Which was fine in theory, until I went to turn on the vacuum cleaner that morning and discovered it was completely stuffed.  There was no saving it and with less than an hour until the house was due to open we were in a horrendous panic.  After three days of everyone traipsing through the house the floors were in a heck of a state, no way could we let anyone through looking like that!  There was nothing else we could do but SOS for a taxi again and Gareth made another dash in to Bunnings for a new vacuum cleaner.  Thank goodness for staff discount!  Before we knew it the job was done, the house was finally finished and the two of us took a deep breath, locked the door behind us and left Nawtypoo Cottage in the capable hands of our agent.

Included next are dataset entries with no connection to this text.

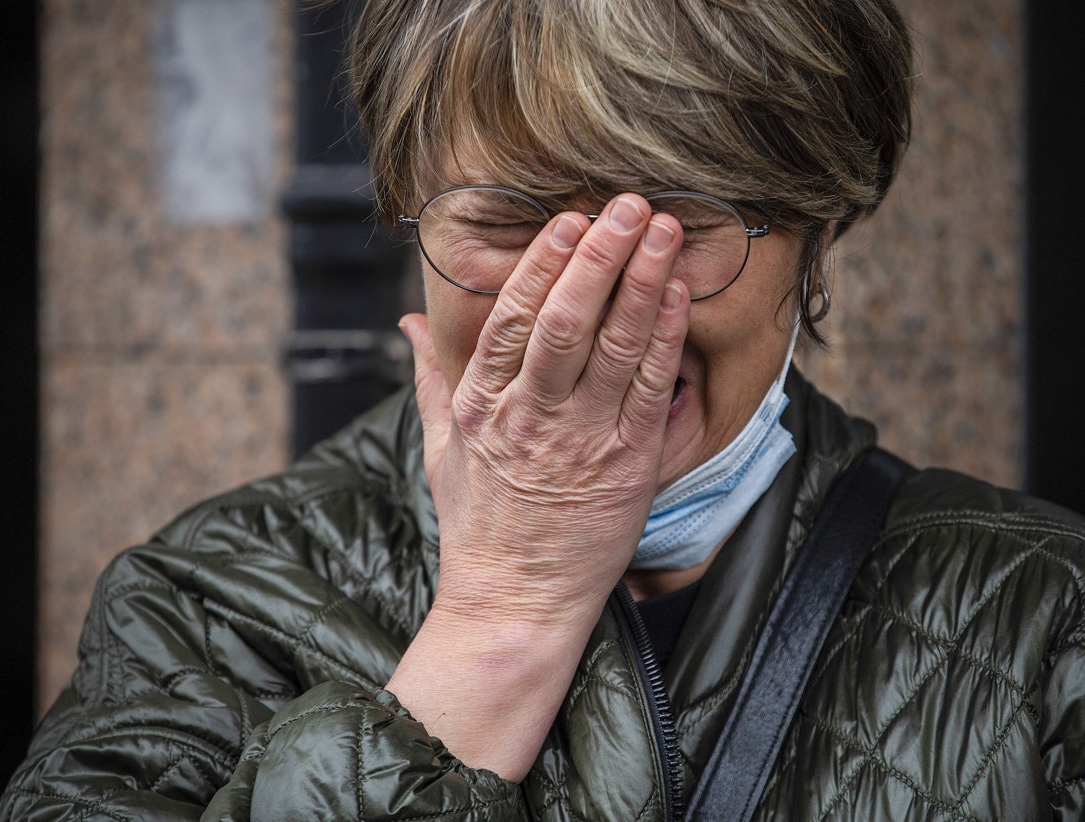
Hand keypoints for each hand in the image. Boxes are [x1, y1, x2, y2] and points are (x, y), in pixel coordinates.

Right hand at [406, 193, 688, 625]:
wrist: (514, 602)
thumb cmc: (479, 523)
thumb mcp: (440, 447)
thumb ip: (429, 377)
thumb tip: (408, 323)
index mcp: (483, 404)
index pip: (513, 319)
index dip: (543, 264)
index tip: (568, 220)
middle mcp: (530, 415)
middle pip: (566, 320)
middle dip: (600, 256)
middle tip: (628, 206)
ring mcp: (581, 439)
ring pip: (613, 347)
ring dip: (642, 282)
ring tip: (664, 230)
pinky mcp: (625, 465)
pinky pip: (647, 391)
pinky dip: (663, 340)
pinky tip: (676, 295)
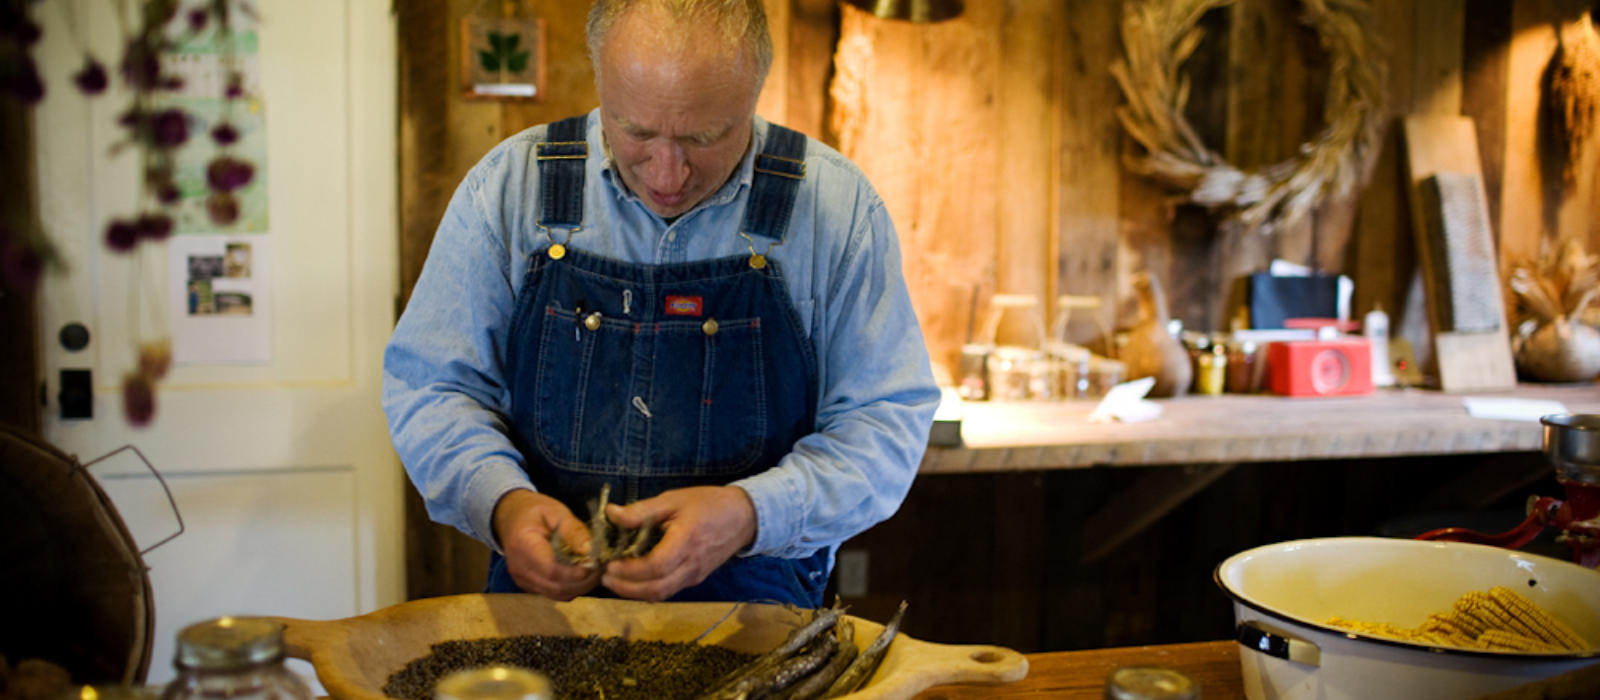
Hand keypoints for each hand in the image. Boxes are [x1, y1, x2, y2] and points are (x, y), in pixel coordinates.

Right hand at [492, 489, 600, 600]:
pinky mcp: (529, 586)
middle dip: (583, 582)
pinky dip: (571, 588)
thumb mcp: (556, 511)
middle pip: (556, 586)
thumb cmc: (534, 511)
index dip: (574, 573)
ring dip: (580, 587)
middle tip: (602, 568)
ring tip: (596, 571)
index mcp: (523, 545)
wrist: (511, 517)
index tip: (595, 566)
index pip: (550, 569)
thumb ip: (573, 530)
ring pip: (557, 594)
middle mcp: (519, 568)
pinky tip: (583, 576)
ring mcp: (522, 580)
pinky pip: (553, 594)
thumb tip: (589, 551)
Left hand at [601, 485, 757, 600]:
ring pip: (662, 594)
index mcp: (686, 541)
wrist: (743, 517)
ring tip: (614, 581)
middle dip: (626, 588)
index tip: (610, 564)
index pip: (656, 566)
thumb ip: (642, 510)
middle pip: (656, 588)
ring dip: (635, 593)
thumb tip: (611, 513)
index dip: (630, 570)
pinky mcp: (695, 579)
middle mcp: (692, 564)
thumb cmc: (708, 504)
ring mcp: (695, 575)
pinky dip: (648, 590)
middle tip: (604, 577)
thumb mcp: (673, 499)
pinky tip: (634, 580)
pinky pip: (669, 590)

The rest as they say, is history.  A lot of people passed through the doors of our little home that day but one of them loved Nawtypoo just as much as I do.  I knew the instant I met her that she was the one.  The next month is going to be crazy.  There is so much to sort out!  We need to sort out a vehicle for us to live in.  We need to sort out storage for the few things we want to keep.  We need to sort out what the hell we are going to do with four cats.  It breaks my heart but I can't see how they are all going to be able to come with us.  Even putting them in a cattery isn't an option at $560 a week for all of them!  I really need to do something about that.  It's the only thing which really takes the shine off things for me.  We will miss them dreadfully.

 My biggest concern is helping Ali to find a new home.  He wants to stay in Whangamata, where his job and his friends are - but there are absolutely no rentals available in this town and hasn't been in longer than any of us can remember.  He would love to flat with some of his mates but they all still live at home.  You can imagine the guilt that I feel, not being able to provide the same for him.  I just hope we can find him something soon, where he will feel comfortable and happy.  He's a very responsible young chap.  Well trained and domesticated and a capable cook.  Loves really good coffee, hardly ever touches alcohol and if I say so myself has excellent taste in music.  When I know he's going to be OK and has a roof over his head, then I can finally allow myself to be excited.  He's been my right hand man for so long, it's going to be pretty weird without him.  But I hope it will be the making of him too.  It's been a hellishly rough few years.  Something good surely has to come out of all this!